Debut album per la splendida biondona ventiseienne norvegese Issa, coaudivata dal lavoro dietro le pelli di sua maestà Uli Kusch e dal songwriting di esperti veterani come Joacim Cans e Thomas Vickstrom. Quello che esce da questo strano connubio, tuttavia, è un dischetto di ben poco spessore, piacevole all’ascolto ma davvero troppo evanescente per colpire nel segno.

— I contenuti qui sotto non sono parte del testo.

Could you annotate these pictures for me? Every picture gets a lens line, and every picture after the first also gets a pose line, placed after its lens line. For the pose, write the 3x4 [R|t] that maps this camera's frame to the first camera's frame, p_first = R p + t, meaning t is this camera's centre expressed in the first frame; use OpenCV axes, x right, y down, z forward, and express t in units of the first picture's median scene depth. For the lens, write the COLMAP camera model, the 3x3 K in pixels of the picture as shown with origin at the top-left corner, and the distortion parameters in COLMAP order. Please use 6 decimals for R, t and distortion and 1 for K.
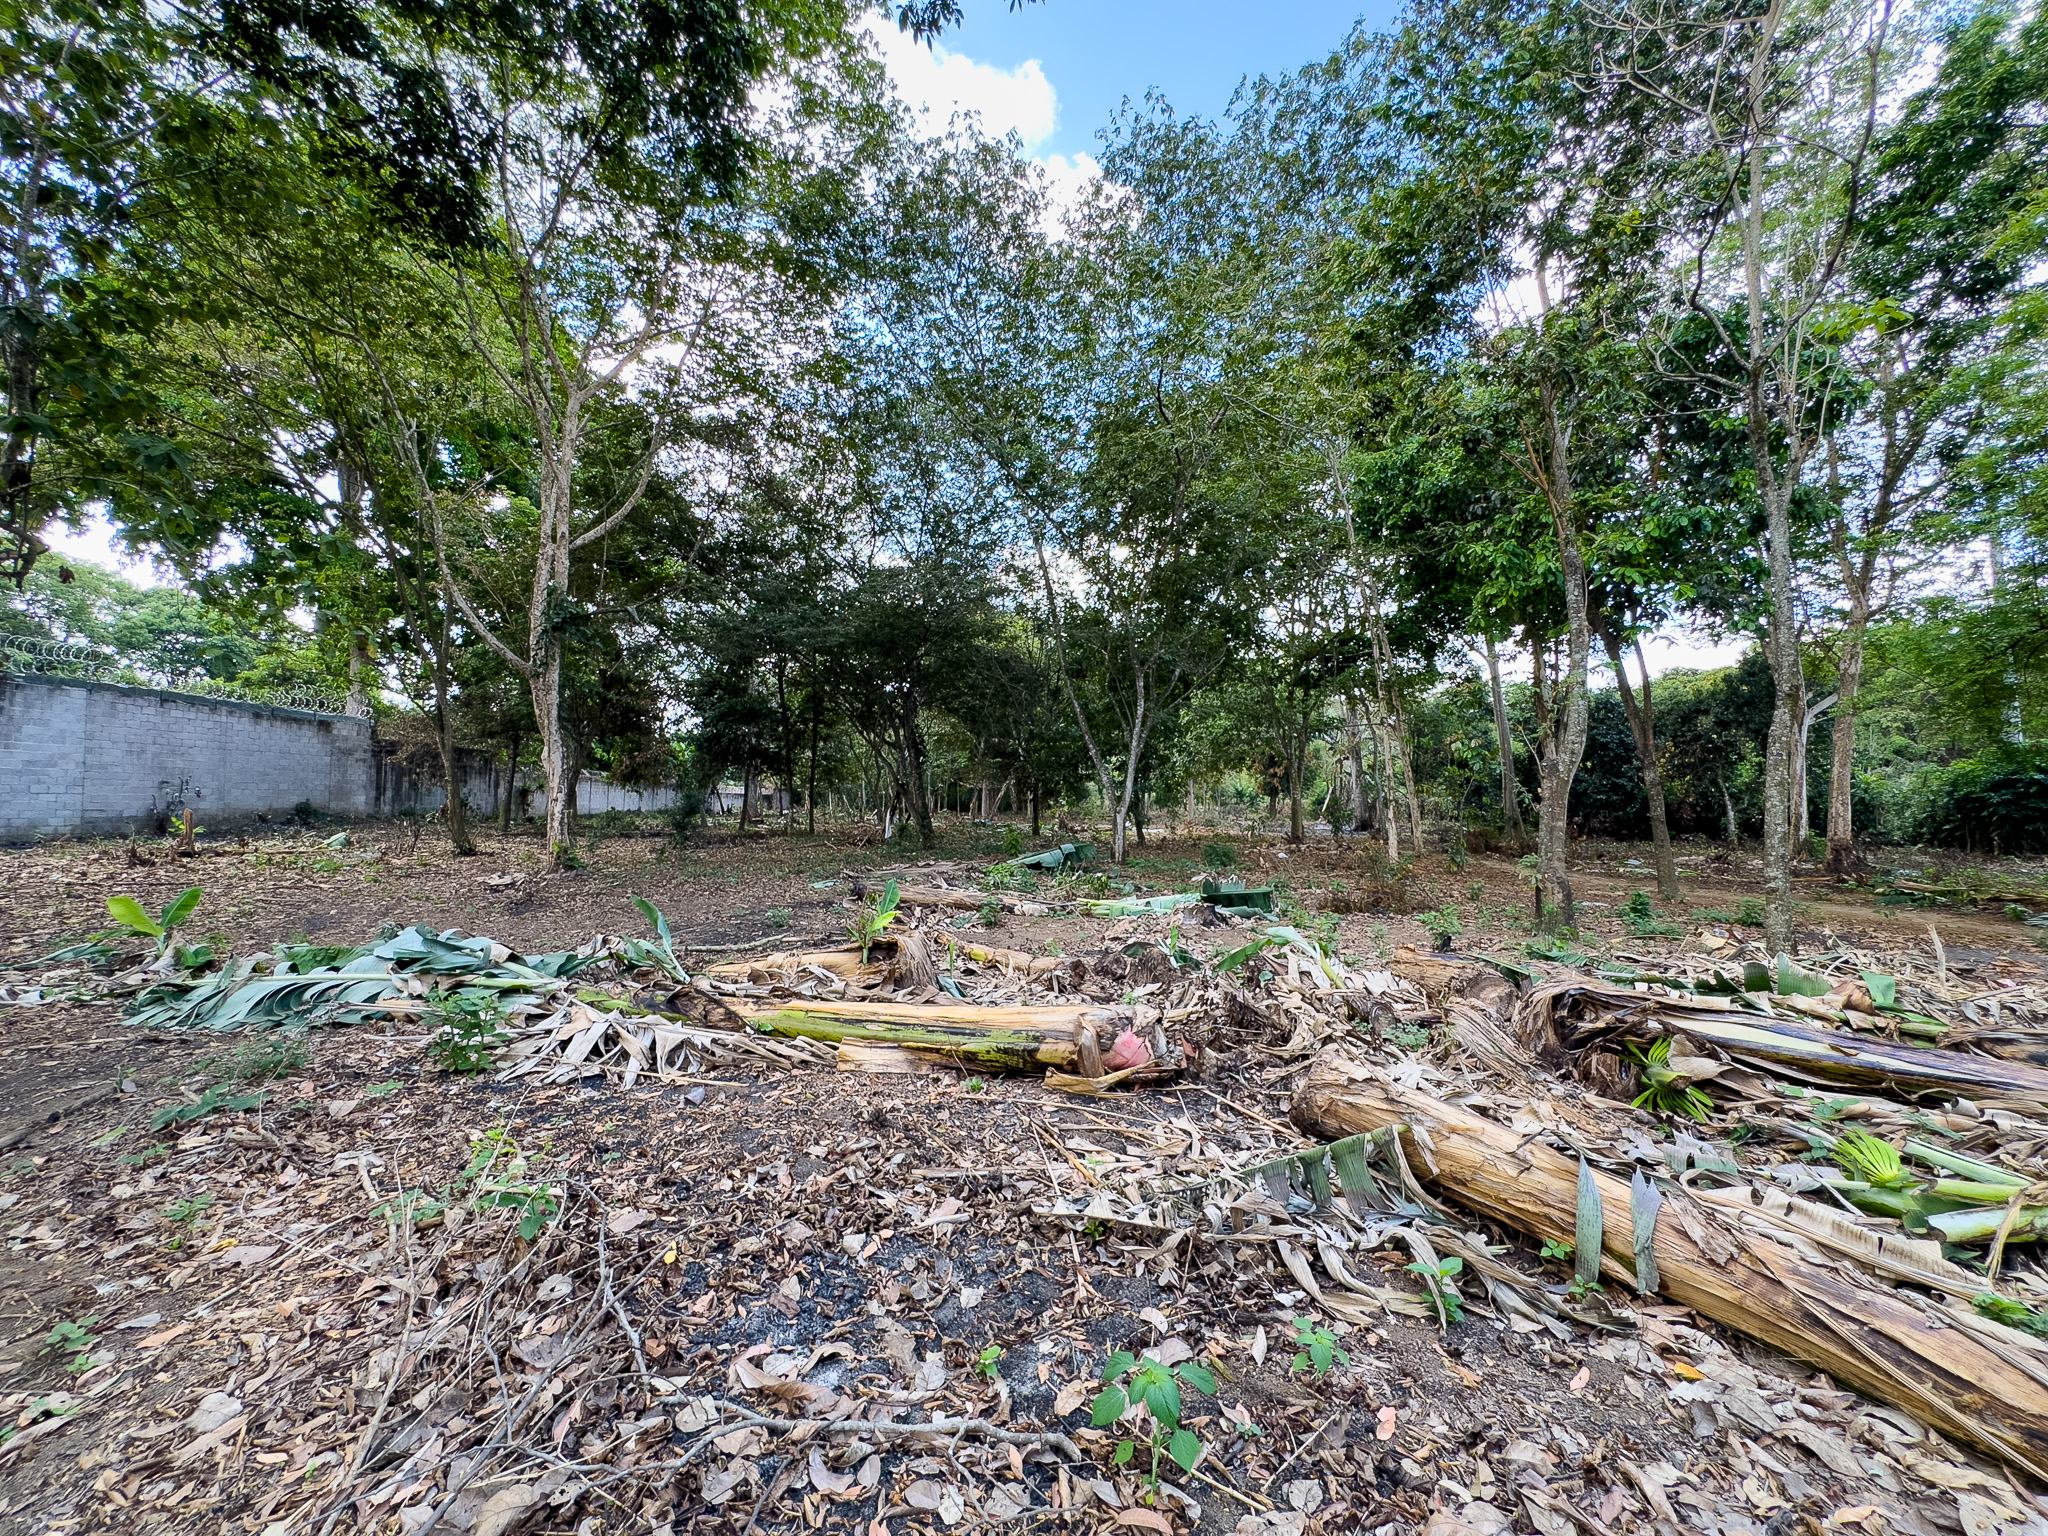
lens RADIAL K [[820.1, 0, 1024.0], [0, 820.1, 768.0], [0, 0, 1]] dist [0.001300, 0.000169]
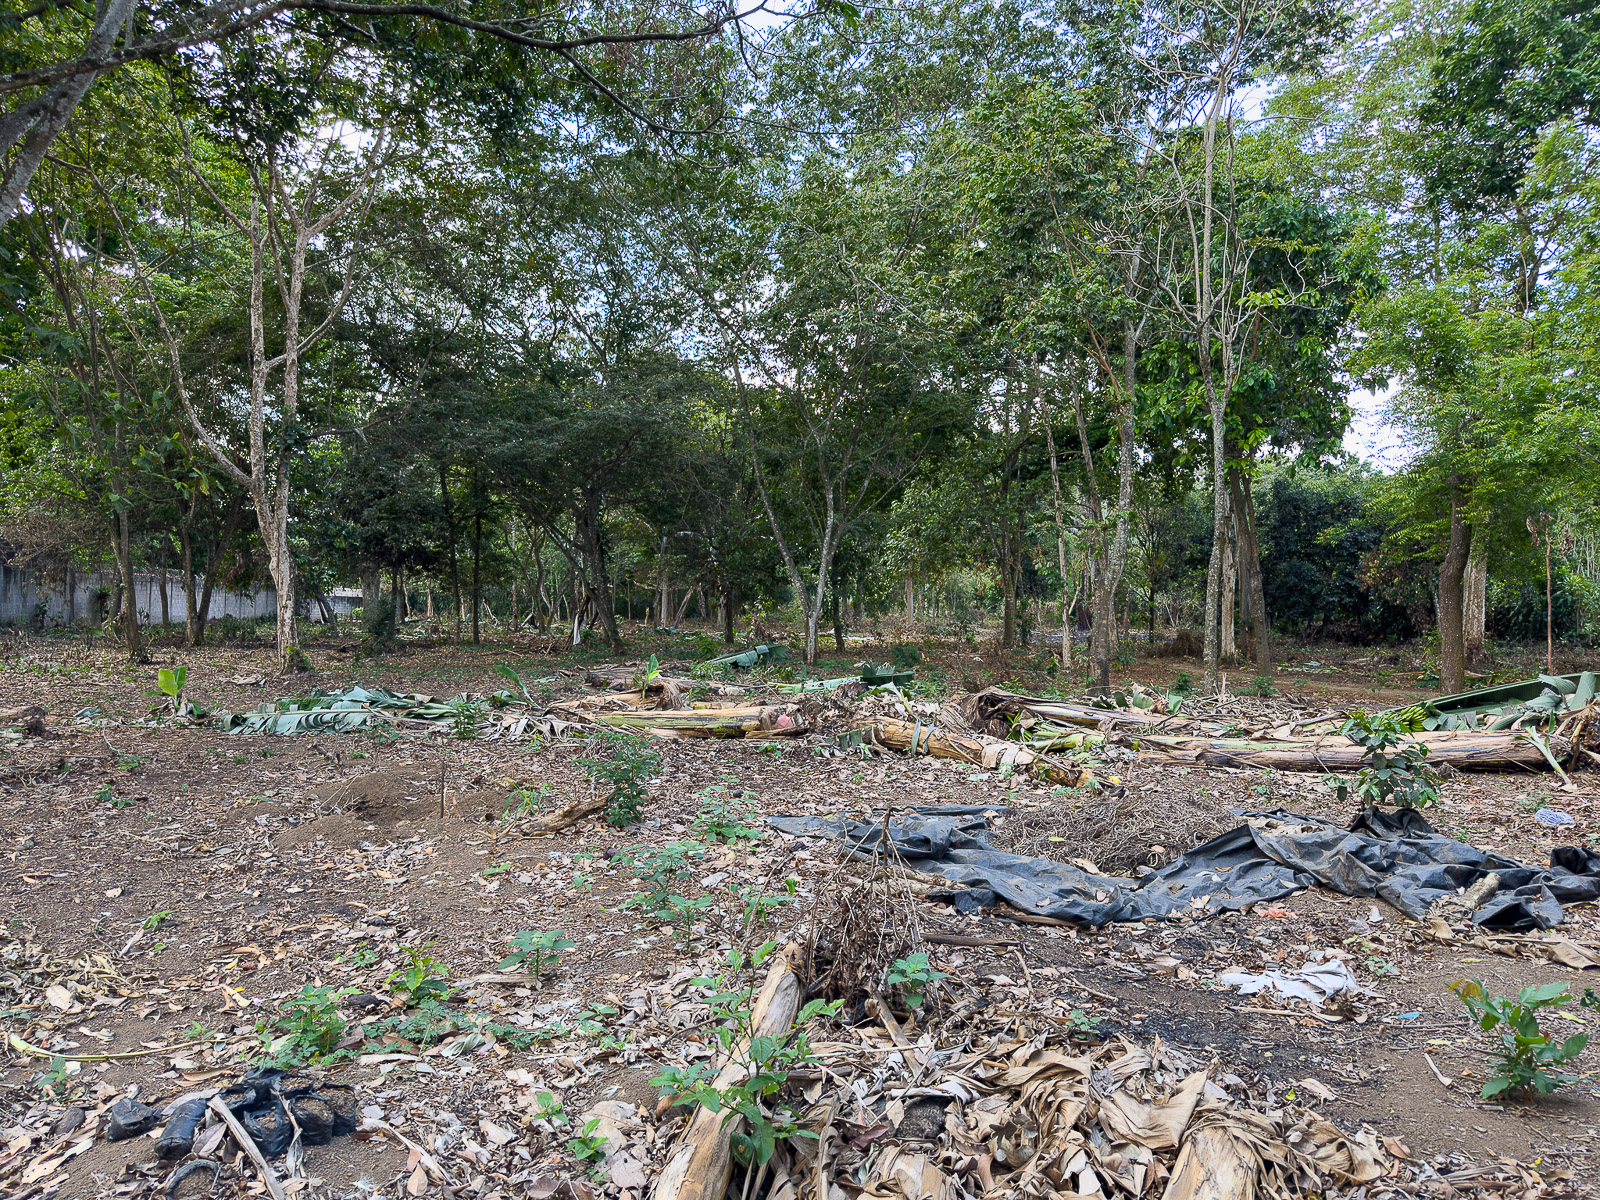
lens RADIAL K [[1115.5, 0, 800.0], [0, 1115.5, 600.0], [0, 0, 1]] dist [0.065438, -0.071350]
pose [[0.996632, -0.002700, 0.081955, -0.016610], [-0.000293, 0.999334, 0.036489, -0.020388], [-0.081999, -0.036390, 0.995968, -0.447439]]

Le canzoni sono tutte molto simili e davvero troppo vicine al pop scandinavo femminile che negli ultimi anni ha spopolato su MTV e simili. L’unica differenza è rappresentata sostanzialmente da un’impronta molto più heavy dei suoni, a partire dalla distorsione esagerata delle chitarre, che tuttavia non riesce a dare al disco un preciso senso compiuto. Sicuramente buona la prova della cantante, così come quella dei musicisti (anche se tutti si limitano a svolgere il compitino senza strafare): quello che non funziona è quindi totalmente da imputare al songwriting, soprattutto riguardo gli arrangiamenti. Per tutti questi motivi, è anche difficile riuscire ad indicare qualche canzone che esca dall’anonimato, a parte forse gli episodi più lenti, che rimangono in assoluto i più efficaci.
Come è normale che sia, dopo una serie di uscite di altissimo livello, arriva anche un mezzo passo falso della Frontiers. Niente di grave, comunque. Anche perché non escludo che questo disco possa avere un certo mercato tra i più giovani.